Obama has said stimulus and regulation are needed but looking forward to better days he said the United States could not shoulder all the responsibility for creating new growth.

The United States will have to tackle its huge deficits so while the world has long seen the superpower as a "voracious consumer" that will have to change, Obama said.

"Everybody is going to have to pick up the pace and I think that there is a recognition based on the conversations that I've had with leaders around the world that that is important," he said.

With thousands of anti-summit demonstrators gathering in London's financial district, representatives of the Group of 20 leaders negotiated through the night seeking to overcome the rift on the summit communique.

But Sarkozy said there had been no agreement. "Neither France nor Germany are satisfied with the proposals as they currently stand," said the French leader who has threatened to walk out of the summit if the measures are not bolstered to his liking.

"I will not associate myself with a false summit, that concludes with a statement of hollow compromises, that does not address the problems that we face," he warned.

German chancellor Angela Merkel voiced her concern before leaving Berlin.

"I am going to London with a mixture of confidence and concern. Concern on one hand on whether we can really react to the serious situation ...Confident, however, that ... we cannot stick our heads in the sand," she said.

Merkel has spoken out against governments like the United States and Britain spending their way out of the crisis.
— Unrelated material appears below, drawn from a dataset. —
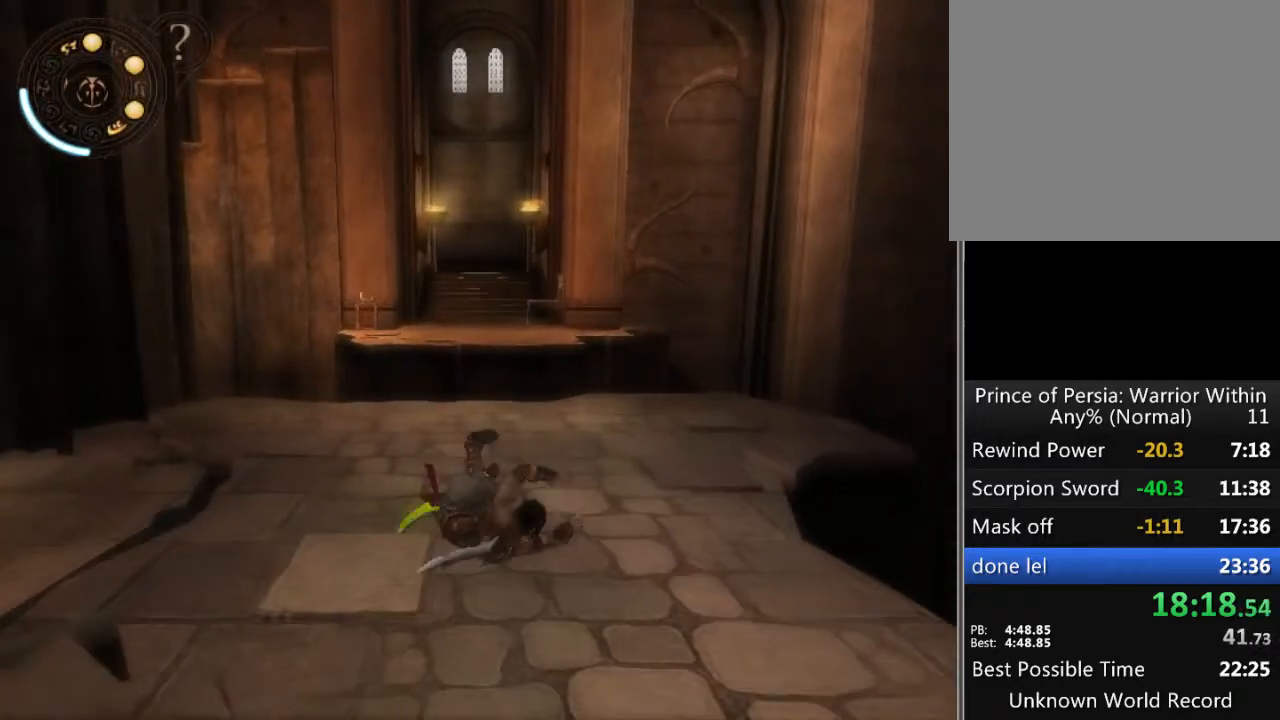
{"buttons": [], "left_stick": "up", "right_stick": "center", "events": [[67, "A", "up"], [100, "A", "down"], [133, "A", "up"], [267, "A", "down"], [300, "A", "up"], [367, "A", "down"], [433, "A", "up"]]}
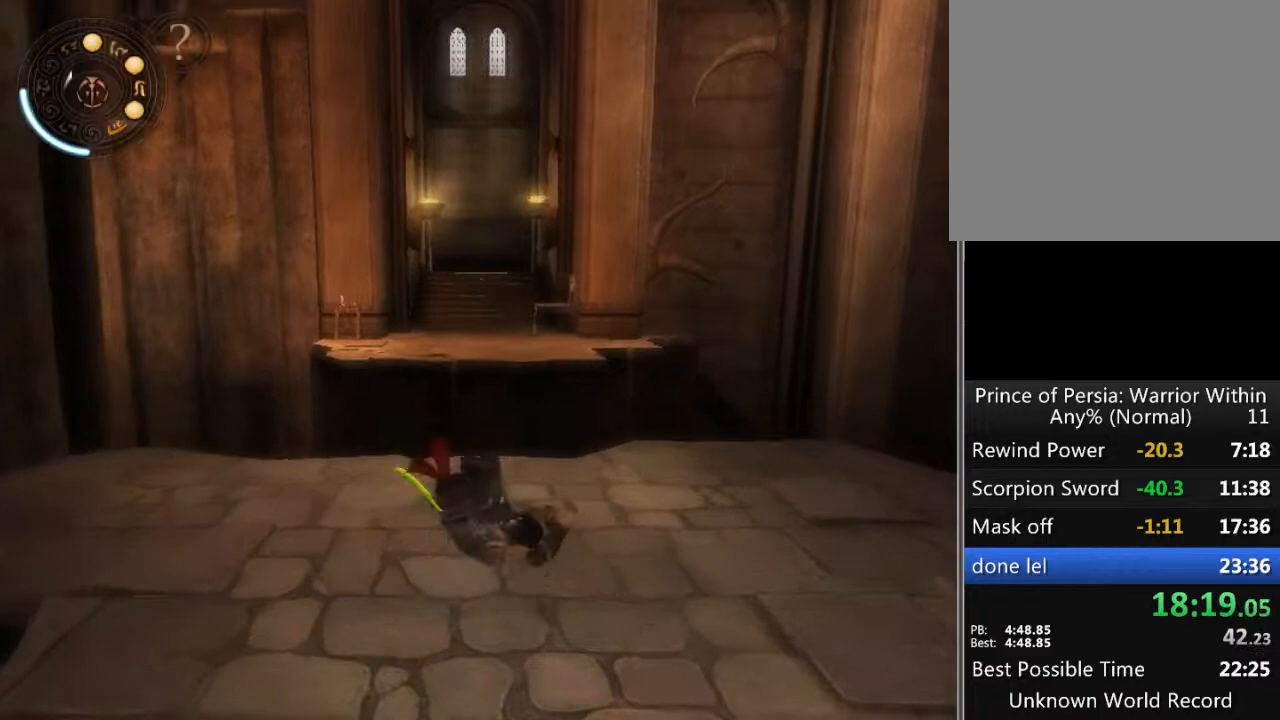
{"buttons": [], "left_stick": "up", "right_stick": "center", "events": [[433, "A", "down"], [500, "A", "up"]]}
But her fears were dismissed by Prime Minister Taro Aso of Japan, whose country has spent massively over the past decade seeking to re-ignite the economy.

"Because of the experience of the past 15 years, we know what is necessary, while countries like the US and European countries may be facing this sort of situation for the first time," Aso told the Financial Times newspaper.

China's President Hu Jintao headed for London reaffirming calls for reform and efforts against protectionism.

"The international financial system should undergo necessary reforms in an all-round, balanced, gradual and effective manner to prevent a similar crisis in the future," the state Xinhua news agency quoted him as saying.

Australian Prime Minister Kevin Rudd said: "We have an obligation as leaders to produce the most substantive outcome possible from G20 summit because working people across the world depend on this."

After talks with Brown, Obama was to hold first face-to-face meetings with Hu and Russian President Dmitry Medvedev, and attend an official reception with Queen Elizabeth II at Buckingham Palace.

Meanwhile French diplomats said President Sarkozy was also to hold talks with China's Hu.

Relations between China and France deteriorated sharply last year when Sarkozy decided to meet exiled Tibetan spiritual leader the Dalai Lama in December, and the two men had not been expected to meet in London.

Protests against the summit started, with thousands of noisy demonstrations in the City financial district, while some 2,500 police were deployed across the city to protect the arriving leaders.

The G20 comprises the seven industrialized powers -- Britain, Canada, France, Italy, Japan, Germany, and the United States -- plus Argentina, Australia, Brazil, China, India, Indonesia, Mexico, Russia, Saudi Arabia, South Africa, South Korea and Turkey. The European Union counts as the 20th member.